Growing up so close to China, I was inevitably exposed to the intricacies of its lunar zodiac, with 12 bird and animal signs, each one influencing the personality and fortunes of a person born under its care and setting the tone for the year. Ever since I moved to the US, I missed this part of the new-year festivities. Because the beginning of a lunar year tends to fall in January or February, it also adds something else to look forward to after all the merriment of the holiday season fizzles out.
So, as the Year of the Dragon approached in February 2012, I decided to finally attend the Lunar New Year Parade in DC Chinatown, our Chinablock, really– it’s so small. I liked how our largely unplanned ramblings fell together that day. I will be repeating the route this year on 10 February 2013 to greet the Year of the Snake (it’s Water Snake, by the way: In addition to the 12 signs, each year also bears the mark of one of the five zodiac elements–wood, fire, earth, metal, or water, each with its own color, patron planet, auspicious season, and other whims).

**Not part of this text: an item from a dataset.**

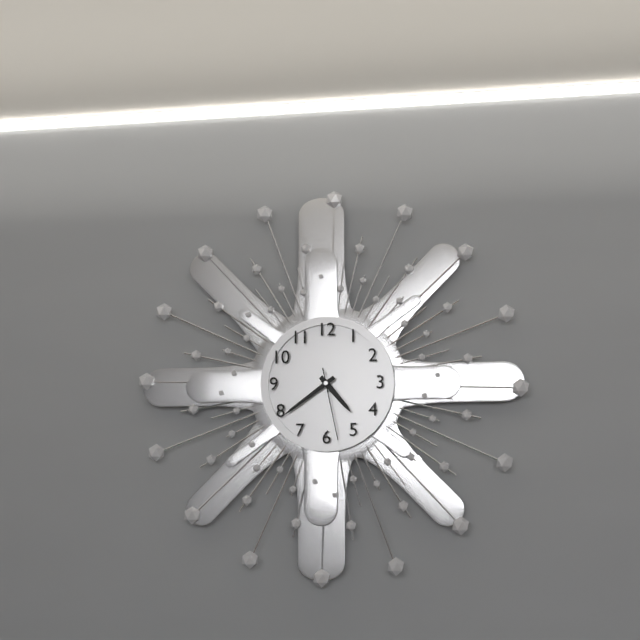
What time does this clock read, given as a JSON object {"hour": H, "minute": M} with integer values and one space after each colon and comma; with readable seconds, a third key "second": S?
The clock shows {"hour": 4, "minute": 39, "second": 28}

The 2.5-hour parade starts at 1 pm from I and 6th Streets, but crowds begin to assemble after noon. We arrived a little earlier, as streets were still relatively empty, but already cheerful in anticipation. The traditional Friendship Arch on H and 7th Streets invites you toward the end of the parade route, where a stage is set up on H and 6th. I found the area by the stage to be the best place to view the action, since all activity eventually focuses here, and it is easy to leave the crowds once you’ve had your fill. The parade’s organizers also recommend setting up camp anywhere along 7th Street–apparently, the entire route is scenic.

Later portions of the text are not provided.